## SUPPLIED DATA

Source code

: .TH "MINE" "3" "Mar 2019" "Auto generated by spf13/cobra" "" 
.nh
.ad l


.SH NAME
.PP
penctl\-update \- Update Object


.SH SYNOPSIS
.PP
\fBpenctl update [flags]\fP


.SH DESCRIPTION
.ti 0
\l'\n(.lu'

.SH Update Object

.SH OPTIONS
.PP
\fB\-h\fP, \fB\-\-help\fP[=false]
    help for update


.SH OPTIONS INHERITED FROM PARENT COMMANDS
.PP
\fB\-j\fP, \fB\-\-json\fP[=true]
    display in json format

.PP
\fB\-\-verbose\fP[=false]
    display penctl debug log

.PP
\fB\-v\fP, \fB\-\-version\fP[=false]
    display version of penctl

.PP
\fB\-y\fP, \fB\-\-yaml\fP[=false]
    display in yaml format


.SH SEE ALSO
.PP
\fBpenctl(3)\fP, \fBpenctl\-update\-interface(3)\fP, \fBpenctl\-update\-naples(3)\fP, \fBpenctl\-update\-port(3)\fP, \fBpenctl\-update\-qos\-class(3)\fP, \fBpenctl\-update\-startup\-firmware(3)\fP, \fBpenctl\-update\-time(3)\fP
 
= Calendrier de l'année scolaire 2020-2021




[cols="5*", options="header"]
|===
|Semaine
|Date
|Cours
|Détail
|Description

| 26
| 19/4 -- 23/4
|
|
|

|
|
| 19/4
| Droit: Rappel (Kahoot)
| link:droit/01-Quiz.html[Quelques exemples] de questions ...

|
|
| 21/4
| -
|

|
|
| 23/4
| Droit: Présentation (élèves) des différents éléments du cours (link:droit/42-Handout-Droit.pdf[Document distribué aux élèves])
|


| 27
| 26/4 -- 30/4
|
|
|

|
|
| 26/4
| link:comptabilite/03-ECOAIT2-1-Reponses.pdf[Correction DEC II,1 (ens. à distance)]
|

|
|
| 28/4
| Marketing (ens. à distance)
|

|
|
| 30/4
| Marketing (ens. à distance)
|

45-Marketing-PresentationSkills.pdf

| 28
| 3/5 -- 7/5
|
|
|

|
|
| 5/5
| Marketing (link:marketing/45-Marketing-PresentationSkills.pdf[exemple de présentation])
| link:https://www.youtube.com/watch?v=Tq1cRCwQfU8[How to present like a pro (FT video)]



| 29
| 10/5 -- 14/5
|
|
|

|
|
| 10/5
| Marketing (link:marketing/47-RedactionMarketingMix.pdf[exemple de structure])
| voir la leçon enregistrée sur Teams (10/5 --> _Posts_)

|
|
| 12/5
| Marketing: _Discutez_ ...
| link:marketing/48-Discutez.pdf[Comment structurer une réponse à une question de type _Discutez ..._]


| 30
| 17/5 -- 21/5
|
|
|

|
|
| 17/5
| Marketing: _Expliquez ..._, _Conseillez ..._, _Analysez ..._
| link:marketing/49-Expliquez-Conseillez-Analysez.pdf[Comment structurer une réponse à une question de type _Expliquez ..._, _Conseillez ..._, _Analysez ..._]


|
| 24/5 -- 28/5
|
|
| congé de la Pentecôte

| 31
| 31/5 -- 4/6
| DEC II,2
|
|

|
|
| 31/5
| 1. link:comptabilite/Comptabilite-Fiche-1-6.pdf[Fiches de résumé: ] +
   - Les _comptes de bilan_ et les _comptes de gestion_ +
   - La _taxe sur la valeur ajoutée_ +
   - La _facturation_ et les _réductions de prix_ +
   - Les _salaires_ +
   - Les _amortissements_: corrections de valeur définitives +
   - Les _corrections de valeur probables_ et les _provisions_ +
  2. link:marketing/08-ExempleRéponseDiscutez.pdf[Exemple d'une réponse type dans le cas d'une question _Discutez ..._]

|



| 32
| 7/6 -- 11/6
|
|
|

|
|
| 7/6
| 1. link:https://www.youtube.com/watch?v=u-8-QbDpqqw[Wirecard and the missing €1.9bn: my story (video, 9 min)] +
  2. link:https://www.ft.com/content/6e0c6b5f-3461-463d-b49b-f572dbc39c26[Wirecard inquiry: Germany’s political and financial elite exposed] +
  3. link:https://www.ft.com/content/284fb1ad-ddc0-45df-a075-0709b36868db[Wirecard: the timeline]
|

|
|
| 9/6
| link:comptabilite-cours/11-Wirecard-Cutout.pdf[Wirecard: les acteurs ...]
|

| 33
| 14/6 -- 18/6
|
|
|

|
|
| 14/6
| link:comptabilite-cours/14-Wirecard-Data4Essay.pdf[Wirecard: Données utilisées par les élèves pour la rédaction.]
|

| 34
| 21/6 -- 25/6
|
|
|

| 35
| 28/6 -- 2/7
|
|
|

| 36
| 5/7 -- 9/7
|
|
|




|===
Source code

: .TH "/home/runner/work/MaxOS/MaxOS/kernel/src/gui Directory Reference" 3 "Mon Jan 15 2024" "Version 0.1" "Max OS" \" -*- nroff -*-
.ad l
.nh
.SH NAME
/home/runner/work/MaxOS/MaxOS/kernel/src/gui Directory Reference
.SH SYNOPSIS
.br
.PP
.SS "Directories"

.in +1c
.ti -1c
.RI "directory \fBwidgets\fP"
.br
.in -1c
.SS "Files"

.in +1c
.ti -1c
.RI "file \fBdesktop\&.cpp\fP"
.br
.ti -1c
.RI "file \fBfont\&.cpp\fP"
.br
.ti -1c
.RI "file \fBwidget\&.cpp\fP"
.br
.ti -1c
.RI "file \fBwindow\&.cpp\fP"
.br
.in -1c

## JOB
Filter the listing above by the word "valeur"; copy each line that passes.

## SOLVED EXERCISE
   - La _taxe sur la valeur ajoutée_ +
   - Les _amortissements_: corrections de valeur définitives +
   - Les _corrections de valeur probables_ et les _provisions_ +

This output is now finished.